Selon Thompson, l’idée selon laquelle «(…) la classe ouvrière est en quelque sorte née par un processus de génération spontanée déclenchée par les nouvelles forces productives et les nouveaux rapports de production (…)»(4) est fallacieuse. Comme tout phénomène social, les classes sociales sont donc des construits, dont l’émergence et la pérennité sont tributaires des conditions politique et culturelles (forcément contingentes) de leur temps.



La thèse de l’historien, en contradiction absolue avec les fondements du matérialisme historique(5), allait faire l’objet d’une prise en charge très fructueuse par les sociologues critiques. Ses implications sont à vrai dire fort nombreuses, et les amendements qu’elle apporte au marxisme «classique» sans doute décisifs.



Premièrement, elle implique l’idée selon laquelle la conscience de classe est l’élément moteur de la formation d’une classe sociale. Une classe sociale n’existe que parce qu’elle se perçoit comme telle, et non parce le stade de développement des forces productives implique son apparition.
Ceci conduit à rejeter, entre autres choses, l’économisme (selon lequel l’infrastructure détermine en dernière instance la superstructure) préconisé par la tradition marxiste. Deuxièmement, l’approche constructiviste présuppose que les classes sociales se forment nécessairement en opposition les unes par rapport aux autres. En ce sens, il n’y aurait de classe ouvrière sans classe bourgeoise, car l’identité collective de la première s’est construite historiquement contre l’identité de la seconde (qui la précédait chronologiquement). Enfin, la théorie constructiviste invalide sans doute définitivement la distinction marxiste traditionnelle entre classe en soi et classe pour soi(6), l’émergence de cette dernière impliquant la prise de conscience subjective de sa «mission» historique par la classe considérée. Elle invalide d’ailleurs de ce fait la conception léniniste du rôle du Parti comme instrument du passage de l’une en l’autre.



La seconde divergence qui oppose marxisme et sociologie critique porte sur la notion de domination. Si les marxistes admettent l’existence, dans les sociétés capitalistes, de multiples formes de domination (patriarcale, culturelle, scientifique, etc.), l’une de ces formes, la domination économique, surdétermine pour eux toutes les autres. La domination économique, dont l’archétype est l’exploitation de la classe salariée par la classe capitaliste, est ainsi considérée comme se trouvant en fin de compte au fondement de l’ensemble des rapports sociaux, quand bien même elle le serait de façon latente ou détournée.

* Données fournies
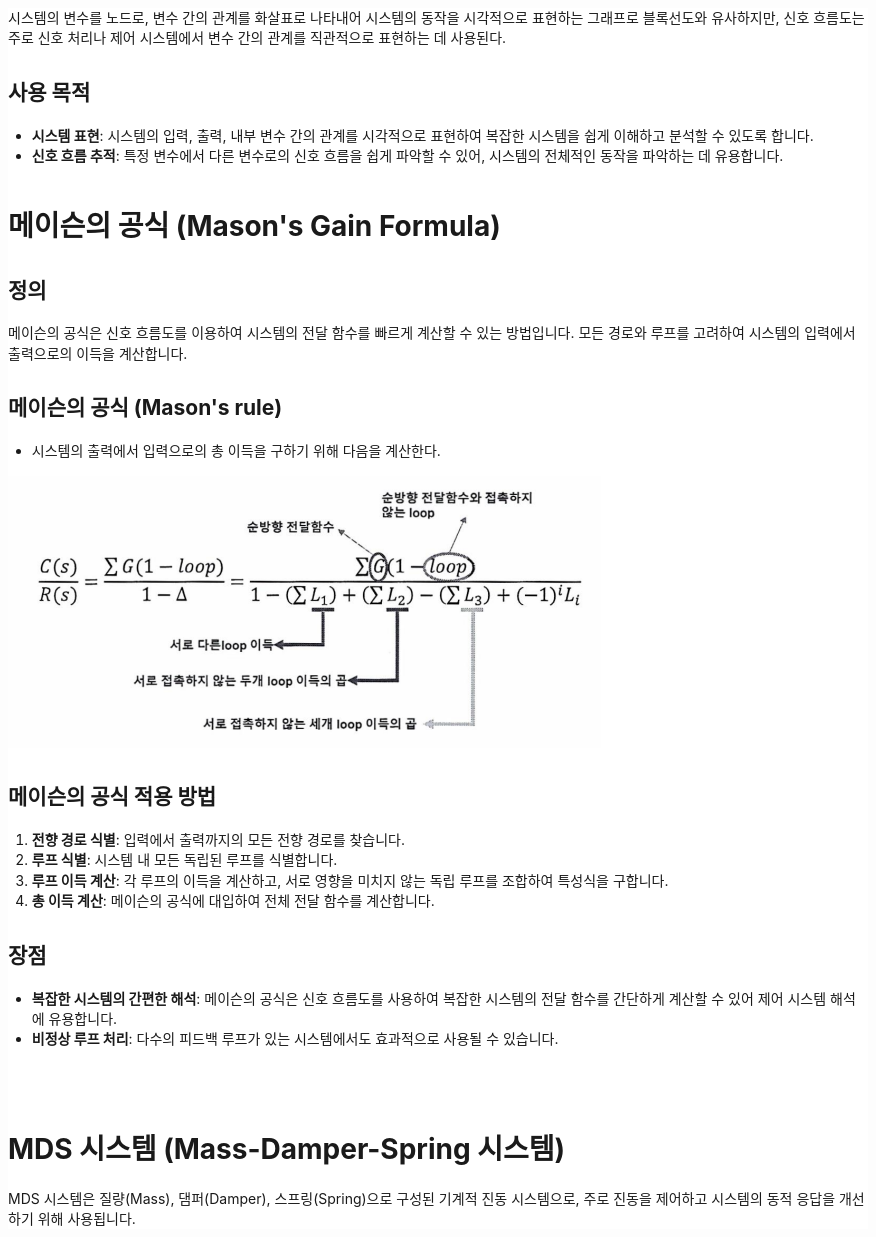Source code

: 시스템의 변수를 노드로, 변수 간의 관계를 화살표로 나타내어 시스템의 동작을 시각적으로 표현하는 그래프로 블록선도와 유사하지만, 신호 흐름도는 주로 신호 처리나 제어 시스템에서 변수 간의 관계를 직관적으로 표현하는 데 사용된다.


## 사용 목적
- **시스템 표현**: 시스템의 입력, 출력, 내부 변수 간의 관계를 시각적으로 표현하여 복잡한 시스템을 쉽게 이해하고 분석할 수 있도록 합니다.
- **신호 흐름 추적**: 특정 변수에서 다른 변수로의 신호 흐름을 쉽게 파악할 수 있어, 시스템의 전체적인 동작을 파악하는 데 유용합니다.
  
# 메이슨의 공식 (Mason's Gain Formula)

## 정의
메이슨의 공식은 신호 흐름도를 이용하여 시스템의 전달 함수를 빠르게 계산할 수 있는 방법입니다. 모든 경로와 루프를 고려하여 시스템의 입력에서 출력으로의 이득을 계산합니다.

## 메이슨의 공식 (Mason's rule)
- 시스템의 출력에서 입력으로의 총 이득을 구하기 위해 다음을 계산한다.
  
![alt text](img/Mason_rule.png)


## 메이슨의 공식 적용 방법
1. **전향 경로 식별**: 입력에서 출력까지의 모든 전향 경로를 찾습니다.
2. **루프 식별**: 시스템 내 모든 독립된 루프를 식별합니다.
3. **루프 이득 계산**: 각 루프의 이득을 계산하고, 서로 영향을 미치지 않는 독립 루프를 조합하여 특성식을 구합니다.
4. **총 이득 계산**: 메이슨의 공식에 대입하여 전체 전달 함수를 계산합니다.

## 장점
- **복잡한 시스템의 간편한 해석**: 메이슨의 공식은 신호 흐름도를 사용하여 복잡한 시스템의 전달 함수를 간단하게 계산할 수 있어 제어 시스템 해석에 유용합니다.
- **비정상 루프 처리**: 다수의 피드백 루프가 있는 시스템에서도 효과적으로 사용될 수 있습니다.
<br><br><br>

# MDS 시스템 (Mass-Damper-Spring 시스템)

MDS 시스템은 질량(Mass), 댐퍼(Damper), 스프링(Spring)으로 구성된 기계적 진동 시스템으로, 주로 진동을 제어하고 시스템의 동적 응답을 개선하기 위해 사용됩니다.
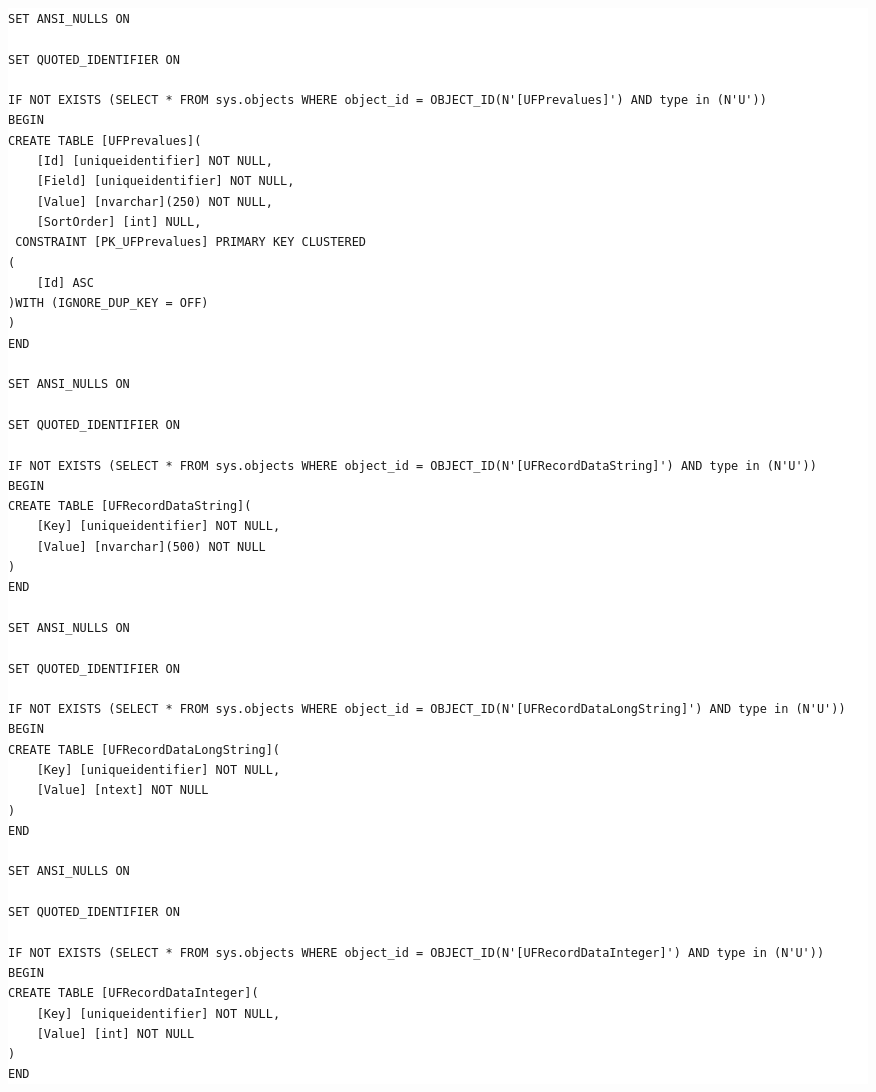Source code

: 	SET ANSI_NULLS ON
	
	SET QUOTED_IDENTIFIER ON
	
	IF NOT EXISTS (SELECT * FROM sys.objects WHERE object_id = OBJECT_ID(N'[UFPrevalues]') AND type in (N'U'))
	BEGIN
	CREATE TABLE [UFPrevalues](
		[Id] [uniqueidentifier] NOT NULL,
		[Field] [uniqueidentifier] NOT NULL,
		[Value] [nvarchar](250) NOT NULL,
		[SortOrder] [int] NULL,
	 CONSTRAINT [PK_UFPrevalues] PRIMARY KEY CLUSTERED 
	(
		[Id] ASC
	)WITH (IGNORE_DUP_KEY = OFF)
	)
	END
	
	SET ANSI_NULLS ON
	
	SET QUOTED_IDENTIFIER ON
	
	IF NOT EXISTS (SELECT * FROM sys.objects WHERE object_id = OBJECT_ID(N'[UFRecordDataString]') AND type in (N'U'))
	BEGIN
	CREATE TABLE [UFRecordDataString](
		[Key] [uniqueidentifier] NOT NULL,
		[Value] [nvarchar](500) NOT NULL
	)
	END
	
	SET ANSI_NULLS ON
	
	SET QUOTED_IDENTIFIER ON
	
	IF NOT EXISTS (SELECT * FROM sys.objects WHERE object_id = OBJECT_ID(N'[UFRecordDataLongString]') AND type in (N'U'))
	BEGIN
	CREATE TABLE [UFRecordDataLongString](
		[Key] [uniqueidentifier] NOT NULL,
		[Value] [ntext] NOT NULL
	)
	END
	
	SET ANSI_NULLS ON
	
	SET QUOTED_IDENTIFIER ON
	
	IF NOT EXISTS (SELECT * FROM sys.objects WHERE object_id = OBJECT_ID(N'[UFRecordDataInteger]') AND type in (N'U'))
	BEGIN
	CREATE TABLE [UFRecordDataInteger](
		[Key] [uniqueidentifier] NOT NULL,
		[Value] [int] NOT NULL
	)
	END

* Consigne
Indiquez quelle forme de domination surdétermine toutes les autres pour les marxistes, selon l'extrait sur les classes sociales.

* Réponse
La domination économique.